I’ve asked that question of students many times. At first, it strikes fear into their hearts, almost as if I am putting them on the spot, requiring the Correct Answer or else.

The hardest thing to get across is that there is no Correct Answer. It takes quite a leap of faith to accept that premise. We are all used to believing that what other people perceive is what we perceive as well. If I point to a sunny sky and say that the sky is blue, everyone’s perception is the same. If I smell the rotten eggs smell of a poorly adjusted catalytic converter and mention it, everyone else knows what I’m talking about. We all know what chocolate tastes like.

But when it comes to wine, it becomes more complicated, more confusing. Wine often has many aromas in the glass, and it can be hard to distinguish them. Further adding to the challenge is the fact that aromas can be ghost-like–a particular aroma will be noticeable one moment, and gone the next. It may return, or it may not. And then, of course, is the stumper–”I know this aroma, but I can’t put my finger on it.” It can be maddening. Reading tasting notes doesn’t help either–what do toasty melons smell like anyway?

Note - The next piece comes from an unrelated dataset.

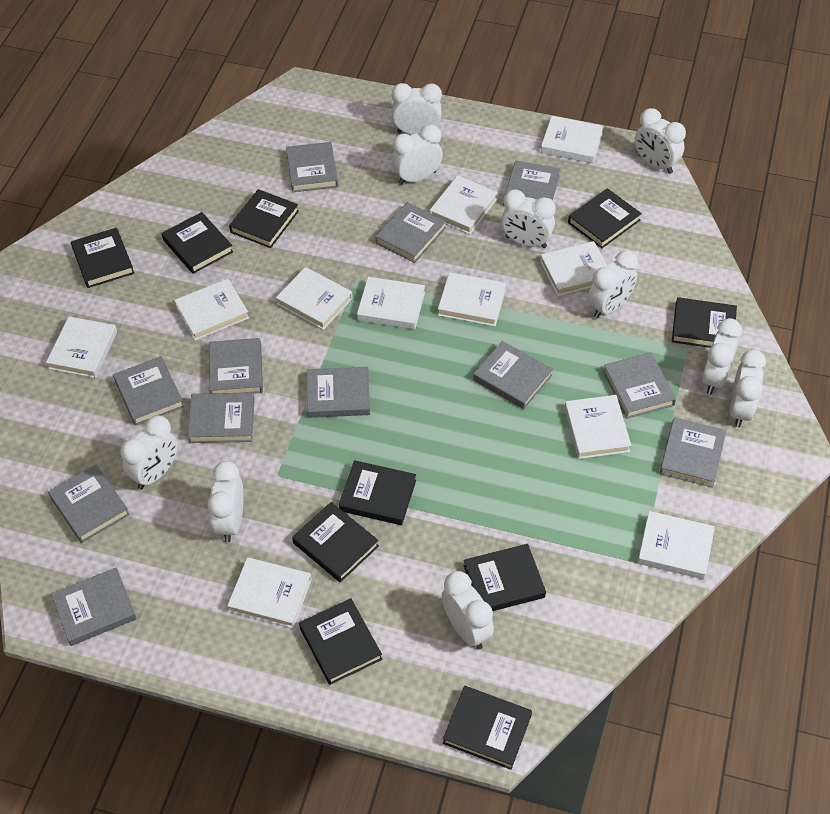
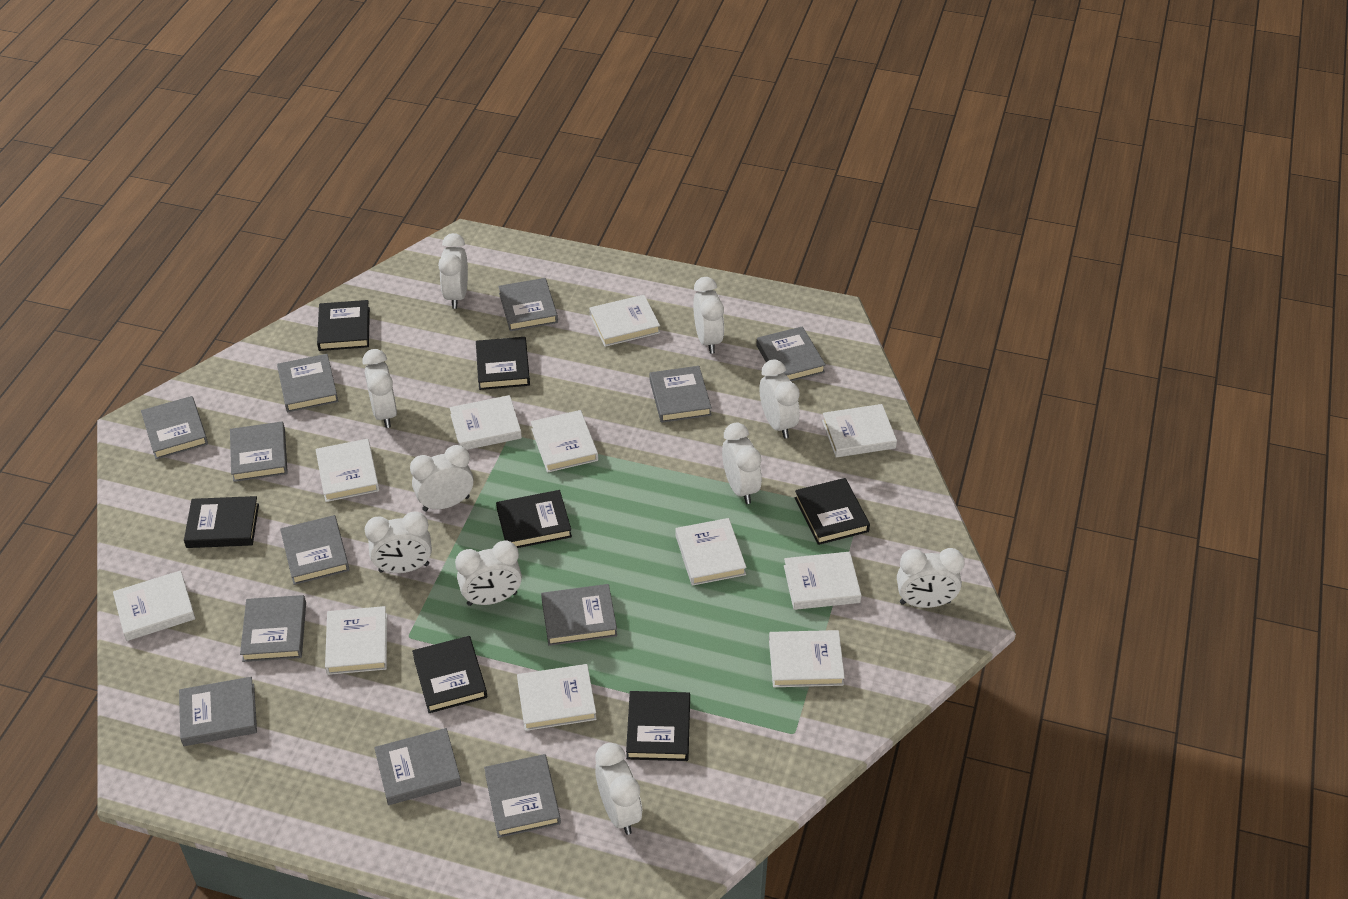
black book: 10 -> 7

It’s time for some sanity. Here’s my take on the idea of aromas.

First, don’t worry about it too much. Instead of trying to identify each aroma in the glass, study the intensity of the aromas. Are they non-existent? Subtle? Moderate? Powerful? Overpowering? Just enjoy the aromas in terms of their strength.

Second, decide whether the aromas are pleasant. If you find the aromas attractive, that’s a good sign. If there’s something the puts you off–swamp gas, musty or moldy smells, etc.–that can be a bad sign.

Third, try to generally describe the aromas. Are they floral? Fruity? Spicy? Earthy? Something else?

Once you’ve narrowed these issues down, then you can use a tool to help you better identify the aromas. One great tool happens to be free, the Wine Aroma Card published by Vinography.com. To be frank, I wish I had thought of this. But I’m glad that Alder Yarrow did and made it available to everyone. This card is something you can print out, cut to size, fold and carry in your wallet. No larger than a business card, it’s almost perfect. You can take it with you to wineries, tasting events, or just use it at home on a Tuesday evening.

A second tool is not free, but it’s well worth the low cost. The Wine Aroma Wheel is the creation of Ann C. Noble, a professor in California. It organizes aromas by broad and then increasingly narrow categories. This format works well for some, not so well for others. The disadvantage to this wheel is that its size precludes you from carrying it in your pocket, but it seems to be a bit more organized than the aroma card.

Okay, so you have a better idea now how to identify and describe wine’s aromas. But why the #!%@$ do we even care?

This is a great question. For most wine drinkers, it probably doesn’t matter if you can identify the aromas in a glass of wine. Even for most enthusiasts it may not make a difference. If you want to enjoy wine and not become too serious, don’t sweat it. Just enjoy the experience and don’t give it a second thought.

The important point here is that you do not have to be able to pick out every aroma in order to find pleasure in wine. If you want to work toward being able to identify particular aromas, then practice doing it. But if you can’t seem to get the hang of it, you can still be as much a wine enthusiast as anyone else. My own olafactory senses are not that great, but that doesn’t stop me from drinking and having fun with wine. Sometimes I can pick out an aroma, most of the time I don’t. But I don’t care.

And you don’t need to care, either. Just enjoy the wine. Over time you’ll find yourself becoming more interested in trying to distinguish the wine aromas. Maybe you won’t. But you’ll definitely enjoy the wine more if you pay some attention to the aromas.